Green Cobra is a genre-bending story of a hit-man or ‘Life Ending Technician’ who, during a day on the job, details to a documentary film crew her rise to the top of a mostly male-dominated profession. Here is our review of director Sigurd Culhane’s new short Green Cobra.
Beginning as a simple exercise for each other DP Andrew Aiello challenged his director Sigurd Culhane to film a death scene while Culhane challenged Aiello to film it using only the widest lens he owned. Writer Chris Valdez also got in on the act as he was asked by both to come up with a short script that could be shot in a day for no money. What we get is Green Cobra a hugely enjoyable hybrid of comedy, horror, and thriller whose 14 minutes zips along at a great pace.
Filmed completely with wide lenses using a thick green filter throughout its run time, the short opens with a hostage tied to a chair and being dragged across a warehouse floor by two Russian goons. We are immediately thrown into the Green Cobra’s wacky yet entertaining universe. A blend of Tarantino-esque deadpan humour, outlandish plot, a seemingly invincible victim who manages to survive all sorts of slapstick violence mixed with the gloomy visuals of David Fincher. Green Cobra is a delightfully goofy self-aware film that knows it’s a film.

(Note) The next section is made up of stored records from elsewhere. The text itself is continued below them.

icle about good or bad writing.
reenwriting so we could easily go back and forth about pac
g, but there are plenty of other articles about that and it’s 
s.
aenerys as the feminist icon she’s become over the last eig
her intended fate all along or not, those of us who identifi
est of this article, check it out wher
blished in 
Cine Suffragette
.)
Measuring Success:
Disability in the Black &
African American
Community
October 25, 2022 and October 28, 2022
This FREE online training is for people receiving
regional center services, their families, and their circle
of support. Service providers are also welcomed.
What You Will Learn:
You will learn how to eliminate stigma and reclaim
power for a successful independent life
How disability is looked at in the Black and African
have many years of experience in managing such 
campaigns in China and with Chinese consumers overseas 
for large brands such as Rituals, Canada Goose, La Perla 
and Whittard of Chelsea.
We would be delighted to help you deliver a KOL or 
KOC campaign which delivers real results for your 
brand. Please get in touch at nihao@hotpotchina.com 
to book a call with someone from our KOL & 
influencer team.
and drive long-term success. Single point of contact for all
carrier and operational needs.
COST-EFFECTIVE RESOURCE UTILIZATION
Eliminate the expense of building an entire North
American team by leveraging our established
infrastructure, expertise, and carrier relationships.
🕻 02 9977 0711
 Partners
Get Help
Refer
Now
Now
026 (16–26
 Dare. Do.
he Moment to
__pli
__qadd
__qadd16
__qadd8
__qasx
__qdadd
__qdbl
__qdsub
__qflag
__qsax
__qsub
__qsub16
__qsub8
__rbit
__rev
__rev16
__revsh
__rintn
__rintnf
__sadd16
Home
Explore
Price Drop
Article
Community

Punctuated by an amusingly powerful performance by lead actor Colleen Foy as the aforementioned Green Cobra there is a lot to enjoy here. The Green Cobra is a professional hit-man who is amusingly labeled ‘a Life Ending Technician’. She insists that she is very professional but she has allowed a documentary crew to come in and film everything about her during a day in her job so I’m not sure she can be classed as too professional.
Anyway, back to the hostage in the chair; Cobra does seem to know him, we are party to some very nasty torture techniques that she performs on him, all the while affectionately talking to him. Some are amusing while others are more vicious, it’s an interesting juxtaposition because sometimes we laugh at the torture on show, while other times we are cringing through our fingers.
The poor chap is possibly an ex-boyfriend but that doesn’t matter as he could be anyone mainly because Cobra has in stock a number of paper masks with all of her ex-boyfriends’ faces on that she makes him wear at different times while performs unspeakably evil acts. All she seems to want is for each of them to have loved her but unfortunately by torturing and killing she is going about it in the wrong way.
Foy performs the lead role with absolute relish you can see the actual pleasure in her face every time she stabs or gouges at her prey. Immediately after a violent act she will then switch and chat with the documentary crew with such sweetness and light that you half expect her to be baking cookies for them. Patrick Tamisiea as the victim is also strong; he doesn’t have to do a great deal other than painfully scream, shout and groan but he performs each reaction admirably and is unfairly rewarded with the credited name of ‘Man In Chair’. The supporting cast is suitably Russian, mean, and moody with the two goons at the end getting some of the best lines and a big laugh.
In the end, we are left with a fun film filled with fun performances made by a group of people having a lot of fun and while sometimes this doesn’t always translate on-screen thankfully the audience will have a lot of fun too.